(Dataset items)
┄┄┄┄┄┄┄┄┄┄

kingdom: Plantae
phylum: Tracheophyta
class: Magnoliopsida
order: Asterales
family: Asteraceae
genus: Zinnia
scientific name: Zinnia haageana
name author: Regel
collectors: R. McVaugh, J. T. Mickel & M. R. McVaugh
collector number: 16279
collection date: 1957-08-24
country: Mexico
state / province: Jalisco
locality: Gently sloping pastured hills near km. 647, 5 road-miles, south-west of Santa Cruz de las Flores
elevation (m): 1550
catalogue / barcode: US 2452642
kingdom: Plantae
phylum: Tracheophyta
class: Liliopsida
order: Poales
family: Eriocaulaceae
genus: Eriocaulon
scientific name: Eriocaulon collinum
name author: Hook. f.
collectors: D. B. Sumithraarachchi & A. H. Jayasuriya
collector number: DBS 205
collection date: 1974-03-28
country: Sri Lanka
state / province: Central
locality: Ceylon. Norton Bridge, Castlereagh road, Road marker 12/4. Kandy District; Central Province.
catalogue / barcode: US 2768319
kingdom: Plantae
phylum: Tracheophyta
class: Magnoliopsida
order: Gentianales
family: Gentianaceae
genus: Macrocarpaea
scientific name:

┄┄┄┄┄┄┄┄┄┄

WRITTEN PROBLEM:
Please copy out every line of the records above, keeping each word, number and mark unchanged.

SOLUTION BELOW:
kingdom: Plantae
phylum: Tracheophyta
class: Magnoliopsida
order: Asterales
family: Asteraceae
genus: Zinnia
scientific name: Zinnia haageana
name author: Regel
collectors: R. McVaugh, J. T. Mickel & M. R. McVaugh
collector number: 16279
collection date: 1957-08-24
country: Mexico
state / province: Jalisco
locality: Gently sloping pastured hills near km. 647, 5 road-miles, south-west of Santa Cruz de las Flores
elevation (m): 1550
catalogue / barcode: US 2452642
kingdom: Plantae
phylum: Tracheophyta
class: Liliopsida
order: Poales
family: Eriocaulaceae
genus: Eriocaulon
scientific name: Eriocaulon collinum
name author: Hook. f.
collectors: D. B. Sumithraarachchi & A. H. Jayasuriya
collector number: DBS 205
collection date: 1974-03-28
country: Sri Lanka
state / province: Central
locality: Ceylon. Norton Bridge, Castlereagh road, Road marker 12/4. Kandy District; Central Province.
catalogue / barcode: US 2768319
kingdom: Plantae
phylum: Tracheophyta
class: Magnoliopsida
order: Gentianales
family: Gentianaceae
genus: Macrocarpaea
scientific name:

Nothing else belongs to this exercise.